Top of DATA EXTRACT

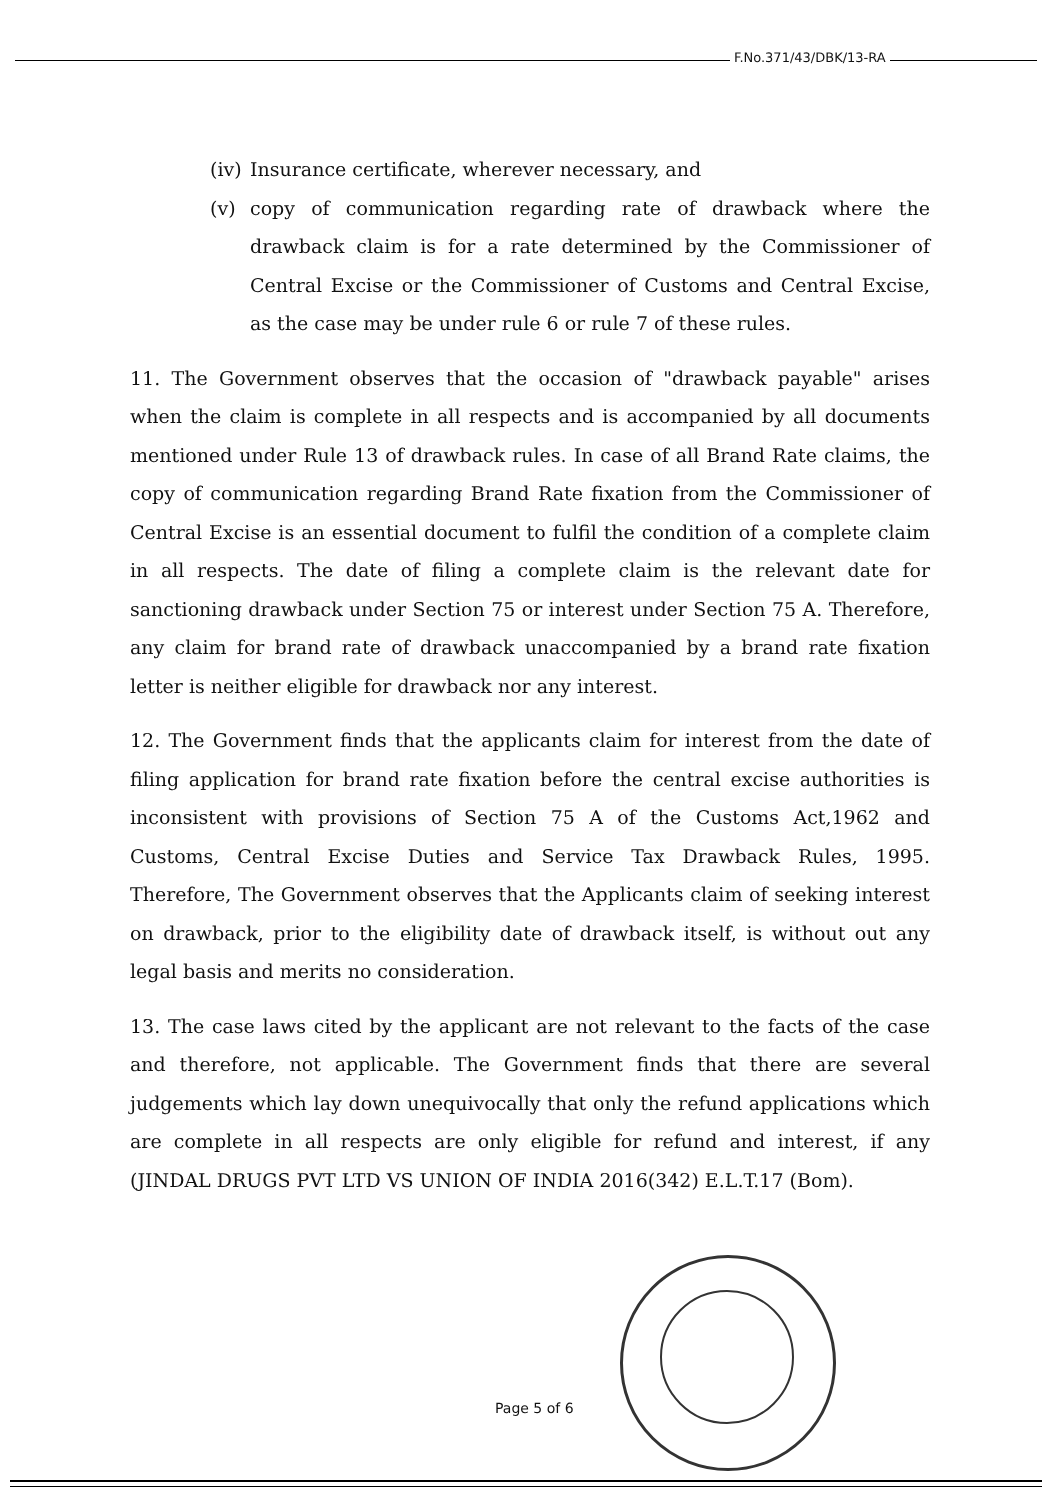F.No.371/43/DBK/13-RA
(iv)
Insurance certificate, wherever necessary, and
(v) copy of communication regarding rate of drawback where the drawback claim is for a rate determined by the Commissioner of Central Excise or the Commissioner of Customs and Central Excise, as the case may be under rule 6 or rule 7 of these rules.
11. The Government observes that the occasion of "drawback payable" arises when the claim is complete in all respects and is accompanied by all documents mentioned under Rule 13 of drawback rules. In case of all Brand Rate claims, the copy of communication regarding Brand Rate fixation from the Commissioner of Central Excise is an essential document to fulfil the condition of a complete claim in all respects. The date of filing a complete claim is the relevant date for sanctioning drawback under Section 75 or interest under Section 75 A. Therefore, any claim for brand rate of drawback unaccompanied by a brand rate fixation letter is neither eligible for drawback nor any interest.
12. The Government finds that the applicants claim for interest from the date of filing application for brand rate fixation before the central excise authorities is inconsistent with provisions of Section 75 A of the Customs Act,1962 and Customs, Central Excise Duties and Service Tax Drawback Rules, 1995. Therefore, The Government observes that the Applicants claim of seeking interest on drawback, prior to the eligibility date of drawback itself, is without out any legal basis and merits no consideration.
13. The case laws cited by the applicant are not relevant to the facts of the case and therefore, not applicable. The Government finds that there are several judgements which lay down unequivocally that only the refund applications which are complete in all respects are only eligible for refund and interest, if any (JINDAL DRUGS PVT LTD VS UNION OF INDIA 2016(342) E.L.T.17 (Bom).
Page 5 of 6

Bottom of DATA EXTRACT

WHAT THE TASK ASKS:
Without including any picture, set down the listing above exactly as it appears.

YOUR RESPONSE:
F.No.371/43/DBK/13-RA
(iv)
Insurance certificate, wherever necessary, and
(v) copy of communication regarding rate of drawback where the drawback claim is for a rate determined by the Commissioner of Central Excise or the Commissioner of Customs and Central Excise, as the case may be under rule 6 or rule 7 of these rules.
11. The Government observes that the occasion of "drawback payable" arises when the claim is complete in all respects and is accompanied by all documents mentioned under Rule 13 of drawback rules. In case of all Brand Rate claims, the copy of communication regarding Brand Rate fixation from the Commissioner of Central Excise is an essential document to fulfil the condition of a complete claim in all respects. The date of filing a complete claim is the relevant date for sanctioning drawback under Section 75 or interest under Section 75 A. Therefore, any claim for brand rate of drawback unaccompanied by a brand rate fixation letter is neither eligible for drawback nor any interest.
12. The Government finds that the applicants claim for interest from the date of filing application for brand rate fixation before the central excise authorities is inconsistent with provisions of Section 75 A of the Customs Act,1962 and Customs, Central Excise Duties and Service Tax Drawback Rules, 1995. Therefore, The Government observes that the Applicants claim of seeking interest on drawback, prior to the eligibility date of drawback itself, is without out any legal basis and merits no consideration.
13. The case laws cited by the applicant are not relevant to the facts of the case and therefore, not applicable. The Government finds that there are several judgements which lay down unequivocally that only the refund applications which are complete in all respects are only eligible for refund and interest, if any (JINDAL DRUGS PVT LTD VS UNION OF INDIA 2016(342) E.L.T.17 (Bom).
Page 5 of 6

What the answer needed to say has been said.